I still hear you laugh when I am lying alone in bed sometimes.  I'll close my eyes and remember what it's like to see your face again after time apart.  Even on occasion I think I hear your old car driving by and my heart skips a beat like I am 17 again.  It was so much simpler then, when you loved me and I loved you and there was nothing else that mattered.  But things happened between the naivety of youth and the harshness of real life.   The betrayal and the heartbreak and the  lies were more than either of us should have ever had to endure.  And I think about what it could have been like if neither of us has such a wild spirit.  Could we have persevered?  Could we have made it to the finish line?

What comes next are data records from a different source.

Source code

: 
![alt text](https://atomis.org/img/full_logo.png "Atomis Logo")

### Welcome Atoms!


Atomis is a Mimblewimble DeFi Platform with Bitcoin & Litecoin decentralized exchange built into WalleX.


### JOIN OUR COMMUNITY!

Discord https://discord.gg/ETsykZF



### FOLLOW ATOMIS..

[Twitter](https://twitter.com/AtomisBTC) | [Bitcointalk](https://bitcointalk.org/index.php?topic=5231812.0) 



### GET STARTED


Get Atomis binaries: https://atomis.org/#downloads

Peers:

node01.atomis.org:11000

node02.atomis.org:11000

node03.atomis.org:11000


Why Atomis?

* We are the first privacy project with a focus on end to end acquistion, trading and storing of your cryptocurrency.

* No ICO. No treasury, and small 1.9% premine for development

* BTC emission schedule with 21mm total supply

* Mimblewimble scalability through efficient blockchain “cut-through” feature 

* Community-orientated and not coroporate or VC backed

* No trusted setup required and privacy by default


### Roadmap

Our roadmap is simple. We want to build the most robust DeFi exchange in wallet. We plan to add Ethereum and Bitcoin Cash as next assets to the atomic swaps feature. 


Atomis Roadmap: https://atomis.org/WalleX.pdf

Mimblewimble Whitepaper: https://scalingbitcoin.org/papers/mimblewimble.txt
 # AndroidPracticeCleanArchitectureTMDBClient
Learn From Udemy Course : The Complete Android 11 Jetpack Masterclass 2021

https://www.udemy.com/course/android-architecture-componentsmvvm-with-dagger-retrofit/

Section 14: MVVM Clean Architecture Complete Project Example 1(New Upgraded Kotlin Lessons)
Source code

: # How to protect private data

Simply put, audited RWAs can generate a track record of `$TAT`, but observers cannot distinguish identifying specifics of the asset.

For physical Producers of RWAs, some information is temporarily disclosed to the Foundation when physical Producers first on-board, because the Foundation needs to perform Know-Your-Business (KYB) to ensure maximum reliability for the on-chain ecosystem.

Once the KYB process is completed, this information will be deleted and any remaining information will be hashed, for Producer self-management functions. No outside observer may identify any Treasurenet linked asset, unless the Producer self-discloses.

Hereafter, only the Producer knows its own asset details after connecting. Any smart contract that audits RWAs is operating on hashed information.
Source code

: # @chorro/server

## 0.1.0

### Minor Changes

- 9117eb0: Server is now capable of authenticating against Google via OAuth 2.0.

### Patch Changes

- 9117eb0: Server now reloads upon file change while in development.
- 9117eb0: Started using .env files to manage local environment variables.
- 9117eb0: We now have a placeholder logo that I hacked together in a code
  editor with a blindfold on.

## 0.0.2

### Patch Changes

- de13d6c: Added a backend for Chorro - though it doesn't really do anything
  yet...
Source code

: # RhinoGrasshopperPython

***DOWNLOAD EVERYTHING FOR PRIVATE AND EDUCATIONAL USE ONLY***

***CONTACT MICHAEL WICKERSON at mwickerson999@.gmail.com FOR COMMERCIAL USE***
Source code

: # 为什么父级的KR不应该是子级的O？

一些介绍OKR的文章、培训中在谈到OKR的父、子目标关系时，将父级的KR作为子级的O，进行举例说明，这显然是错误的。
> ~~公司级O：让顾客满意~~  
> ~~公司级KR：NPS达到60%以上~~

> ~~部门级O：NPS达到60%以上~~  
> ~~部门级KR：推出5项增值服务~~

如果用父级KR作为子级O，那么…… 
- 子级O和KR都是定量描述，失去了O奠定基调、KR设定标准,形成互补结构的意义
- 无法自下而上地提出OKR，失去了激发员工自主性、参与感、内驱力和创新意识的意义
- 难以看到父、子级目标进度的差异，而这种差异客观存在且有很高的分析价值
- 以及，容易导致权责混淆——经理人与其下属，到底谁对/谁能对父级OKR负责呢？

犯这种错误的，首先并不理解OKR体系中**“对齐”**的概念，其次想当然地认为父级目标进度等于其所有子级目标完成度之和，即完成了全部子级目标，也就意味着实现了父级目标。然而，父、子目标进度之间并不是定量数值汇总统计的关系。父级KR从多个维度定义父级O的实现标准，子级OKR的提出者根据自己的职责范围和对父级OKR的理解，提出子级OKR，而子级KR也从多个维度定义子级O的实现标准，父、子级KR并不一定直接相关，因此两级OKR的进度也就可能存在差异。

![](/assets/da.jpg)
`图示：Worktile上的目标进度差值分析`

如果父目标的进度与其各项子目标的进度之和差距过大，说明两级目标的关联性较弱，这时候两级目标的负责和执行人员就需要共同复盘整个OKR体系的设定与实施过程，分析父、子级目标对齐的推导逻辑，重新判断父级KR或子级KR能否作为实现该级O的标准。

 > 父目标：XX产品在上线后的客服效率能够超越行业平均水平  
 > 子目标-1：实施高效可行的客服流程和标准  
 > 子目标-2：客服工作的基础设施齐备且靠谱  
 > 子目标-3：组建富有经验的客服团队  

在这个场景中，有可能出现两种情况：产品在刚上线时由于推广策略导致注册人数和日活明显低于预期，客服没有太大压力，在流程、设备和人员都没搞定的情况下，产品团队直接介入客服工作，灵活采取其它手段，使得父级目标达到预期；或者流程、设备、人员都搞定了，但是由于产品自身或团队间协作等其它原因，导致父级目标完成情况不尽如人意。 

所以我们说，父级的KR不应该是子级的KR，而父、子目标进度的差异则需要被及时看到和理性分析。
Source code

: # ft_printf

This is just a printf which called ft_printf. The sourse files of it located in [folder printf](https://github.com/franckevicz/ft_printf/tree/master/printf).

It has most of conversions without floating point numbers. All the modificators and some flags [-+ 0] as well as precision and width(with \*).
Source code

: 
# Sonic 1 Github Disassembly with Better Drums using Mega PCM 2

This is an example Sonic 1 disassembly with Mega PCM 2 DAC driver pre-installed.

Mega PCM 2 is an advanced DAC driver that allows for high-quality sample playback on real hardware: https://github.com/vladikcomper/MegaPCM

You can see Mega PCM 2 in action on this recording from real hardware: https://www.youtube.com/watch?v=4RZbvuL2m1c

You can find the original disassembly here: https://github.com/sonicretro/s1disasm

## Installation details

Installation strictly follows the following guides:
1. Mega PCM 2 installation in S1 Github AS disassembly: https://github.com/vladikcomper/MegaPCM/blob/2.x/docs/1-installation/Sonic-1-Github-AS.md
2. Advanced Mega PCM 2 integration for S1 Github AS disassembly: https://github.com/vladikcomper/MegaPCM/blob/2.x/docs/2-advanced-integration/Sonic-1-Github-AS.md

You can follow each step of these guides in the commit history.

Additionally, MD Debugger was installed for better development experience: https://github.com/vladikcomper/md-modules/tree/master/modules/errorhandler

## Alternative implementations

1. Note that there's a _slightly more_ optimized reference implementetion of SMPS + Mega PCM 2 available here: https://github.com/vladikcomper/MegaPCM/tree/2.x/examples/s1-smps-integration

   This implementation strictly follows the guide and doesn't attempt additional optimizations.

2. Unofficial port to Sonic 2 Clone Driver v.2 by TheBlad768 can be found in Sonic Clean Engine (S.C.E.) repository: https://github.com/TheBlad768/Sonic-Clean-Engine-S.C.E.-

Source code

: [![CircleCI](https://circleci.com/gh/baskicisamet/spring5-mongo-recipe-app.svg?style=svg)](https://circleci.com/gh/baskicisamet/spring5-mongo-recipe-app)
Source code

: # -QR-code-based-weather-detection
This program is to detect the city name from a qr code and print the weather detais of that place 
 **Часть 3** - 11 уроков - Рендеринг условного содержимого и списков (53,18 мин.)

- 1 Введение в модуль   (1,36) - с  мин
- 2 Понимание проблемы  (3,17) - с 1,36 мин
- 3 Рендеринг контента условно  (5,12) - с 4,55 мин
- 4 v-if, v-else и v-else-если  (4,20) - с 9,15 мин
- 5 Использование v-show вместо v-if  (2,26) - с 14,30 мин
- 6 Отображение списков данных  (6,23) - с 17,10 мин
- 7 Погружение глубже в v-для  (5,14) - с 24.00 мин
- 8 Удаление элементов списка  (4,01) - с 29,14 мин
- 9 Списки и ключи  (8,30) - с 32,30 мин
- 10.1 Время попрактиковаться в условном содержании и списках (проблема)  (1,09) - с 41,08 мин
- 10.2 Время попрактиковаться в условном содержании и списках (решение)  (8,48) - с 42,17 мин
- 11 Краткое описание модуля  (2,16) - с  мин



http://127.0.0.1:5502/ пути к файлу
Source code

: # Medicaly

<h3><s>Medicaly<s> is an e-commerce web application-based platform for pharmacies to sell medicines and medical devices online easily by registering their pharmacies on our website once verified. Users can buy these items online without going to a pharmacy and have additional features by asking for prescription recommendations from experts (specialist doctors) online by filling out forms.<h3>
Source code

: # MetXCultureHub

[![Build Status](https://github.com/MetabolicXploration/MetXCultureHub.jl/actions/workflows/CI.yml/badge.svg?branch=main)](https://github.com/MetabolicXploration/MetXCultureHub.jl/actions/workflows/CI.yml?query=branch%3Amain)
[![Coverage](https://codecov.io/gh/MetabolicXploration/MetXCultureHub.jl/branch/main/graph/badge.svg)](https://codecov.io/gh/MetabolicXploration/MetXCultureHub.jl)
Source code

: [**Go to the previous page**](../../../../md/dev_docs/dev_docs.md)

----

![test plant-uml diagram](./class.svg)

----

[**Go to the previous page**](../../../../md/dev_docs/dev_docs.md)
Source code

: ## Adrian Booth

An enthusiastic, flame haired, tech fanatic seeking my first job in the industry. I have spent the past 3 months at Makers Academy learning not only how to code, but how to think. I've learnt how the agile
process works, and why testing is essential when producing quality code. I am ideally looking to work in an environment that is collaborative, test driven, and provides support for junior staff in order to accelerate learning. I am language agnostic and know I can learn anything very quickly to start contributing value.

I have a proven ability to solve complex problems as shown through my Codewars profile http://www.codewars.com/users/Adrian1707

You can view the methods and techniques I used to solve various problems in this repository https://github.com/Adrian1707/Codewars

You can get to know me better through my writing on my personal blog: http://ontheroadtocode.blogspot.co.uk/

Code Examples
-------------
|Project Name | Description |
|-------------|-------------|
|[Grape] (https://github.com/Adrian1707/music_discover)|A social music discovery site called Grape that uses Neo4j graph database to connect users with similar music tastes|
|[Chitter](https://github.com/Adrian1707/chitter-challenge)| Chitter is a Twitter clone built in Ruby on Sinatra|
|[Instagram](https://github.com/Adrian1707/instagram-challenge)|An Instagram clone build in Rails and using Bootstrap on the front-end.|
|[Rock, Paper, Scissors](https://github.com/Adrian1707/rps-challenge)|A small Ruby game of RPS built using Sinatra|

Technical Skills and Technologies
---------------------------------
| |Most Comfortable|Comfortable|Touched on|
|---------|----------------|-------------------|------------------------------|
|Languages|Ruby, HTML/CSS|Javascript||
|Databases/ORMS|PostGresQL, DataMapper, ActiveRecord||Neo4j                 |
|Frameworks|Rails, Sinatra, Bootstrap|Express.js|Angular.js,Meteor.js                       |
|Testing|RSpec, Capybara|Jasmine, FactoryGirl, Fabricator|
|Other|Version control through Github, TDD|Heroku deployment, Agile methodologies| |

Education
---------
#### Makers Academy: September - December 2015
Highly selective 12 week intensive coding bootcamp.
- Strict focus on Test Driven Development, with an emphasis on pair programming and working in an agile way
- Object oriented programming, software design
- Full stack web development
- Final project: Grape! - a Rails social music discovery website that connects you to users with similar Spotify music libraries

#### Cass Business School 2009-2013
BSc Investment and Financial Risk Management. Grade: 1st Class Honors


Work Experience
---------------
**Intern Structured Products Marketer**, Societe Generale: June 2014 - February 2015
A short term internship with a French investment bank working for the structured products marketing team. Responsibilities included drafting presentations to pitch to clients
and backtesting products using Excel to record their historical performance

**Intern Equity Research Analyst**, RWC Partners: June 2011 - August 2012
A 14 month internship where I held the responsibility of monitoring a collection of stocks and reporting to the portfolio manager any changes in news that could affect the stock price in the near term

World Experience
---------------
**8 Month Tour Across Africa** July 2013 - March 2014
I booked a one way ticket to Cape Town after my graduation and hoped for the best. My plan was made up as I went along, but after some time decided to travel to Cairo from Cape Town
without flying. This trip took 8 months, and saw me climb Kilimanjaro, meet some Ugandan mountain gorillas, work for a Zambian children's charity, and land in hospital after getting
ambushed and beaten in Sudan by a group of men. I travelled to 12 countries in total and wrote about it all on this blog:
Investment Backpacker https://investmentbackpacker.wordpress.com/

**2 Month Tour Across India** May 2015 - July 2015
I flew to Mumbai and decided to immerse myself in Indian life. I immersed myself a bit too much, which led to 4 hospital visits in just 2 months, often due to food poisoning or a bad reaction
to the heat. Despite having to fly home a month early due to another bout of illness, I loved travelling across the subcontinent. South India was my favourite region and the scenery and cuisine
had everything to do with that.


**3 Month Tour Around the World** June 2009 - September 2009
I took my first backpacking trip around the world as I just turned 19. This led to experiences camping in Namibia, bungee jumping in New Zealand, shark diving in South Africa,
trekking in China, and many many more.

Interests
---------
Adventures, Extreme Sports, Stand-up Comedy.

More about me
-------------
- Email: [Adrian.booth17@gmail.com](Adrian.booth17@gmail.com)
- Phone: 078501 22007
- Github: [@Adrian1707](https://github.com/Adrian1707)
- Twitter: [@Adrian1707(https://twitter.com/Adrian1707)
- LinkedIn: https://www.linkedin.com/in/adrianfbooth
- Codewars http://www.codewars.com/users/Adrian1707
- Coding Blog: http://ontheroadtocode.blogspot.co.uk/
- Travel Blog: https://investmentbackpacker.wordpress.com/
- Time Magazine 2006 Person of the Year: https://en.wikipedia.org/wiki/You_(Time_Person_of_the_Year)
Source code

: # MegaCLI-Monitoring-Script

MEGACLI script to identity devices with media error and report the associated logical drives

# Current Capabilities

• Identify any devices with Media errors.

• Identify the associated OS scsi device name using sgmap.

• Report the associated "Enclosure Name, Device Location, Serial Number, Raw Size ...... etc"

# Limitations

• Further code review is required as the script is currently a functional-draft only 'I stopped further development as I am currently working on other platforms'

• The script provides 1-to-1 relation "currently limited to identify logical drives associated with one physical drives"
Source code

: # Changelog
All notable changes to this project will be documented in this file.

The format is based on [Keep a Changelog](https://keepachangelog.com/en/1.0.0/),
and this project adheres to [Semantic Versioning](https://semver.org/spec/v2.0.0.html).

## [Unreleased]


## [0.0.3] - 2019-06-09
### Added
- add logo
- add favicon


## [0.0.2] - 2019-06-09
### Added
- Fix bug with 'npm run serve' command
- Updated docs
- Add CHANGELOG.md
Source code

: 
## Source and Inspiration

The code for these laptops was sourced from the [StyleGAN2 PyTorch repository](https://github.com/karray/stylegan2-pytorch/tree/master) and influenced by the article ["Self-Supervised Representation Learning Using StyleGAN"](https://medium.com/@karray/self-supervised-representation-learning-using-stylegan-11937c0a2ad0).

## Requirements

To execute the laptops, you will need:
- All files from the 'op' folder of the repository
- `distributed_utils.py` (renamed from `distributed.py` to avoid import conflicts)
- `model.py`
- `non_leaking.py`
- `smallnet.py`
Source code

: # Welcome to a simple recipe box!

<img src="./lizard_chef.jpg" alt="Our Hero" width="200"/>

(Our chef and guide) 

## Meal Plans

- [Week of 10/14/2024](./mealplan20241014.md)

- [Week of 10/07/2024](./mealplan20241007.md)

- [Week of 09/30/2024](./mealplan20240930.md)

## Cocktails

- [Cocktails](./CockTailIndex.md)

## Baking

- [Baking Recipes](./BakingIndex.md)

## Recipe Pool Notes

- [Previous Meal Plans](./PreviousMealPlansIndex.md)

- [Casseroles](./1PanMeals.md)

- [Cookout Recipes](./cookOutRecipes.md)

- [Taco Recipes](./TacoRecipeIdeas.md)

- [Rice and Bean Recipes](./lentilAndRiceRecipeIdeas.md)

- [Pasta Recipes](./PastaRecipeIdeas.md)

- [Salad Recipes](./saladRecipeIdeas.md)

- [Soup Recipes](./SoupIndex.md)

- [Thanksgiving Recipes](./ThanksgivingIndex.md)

I still wonder if the box of stuff I gave you is tucked under your bed.  I wonder if those notes still collect dust along with lost socks and old t-shirts.  I almost begin to cry when I think you may have thrown it all away.  You were so in love with me and I was so in love with you.  Maybe it was youthful ignorance or maybe it was just what both of us needed at the time, but nearly nine years later, your absence is ever present.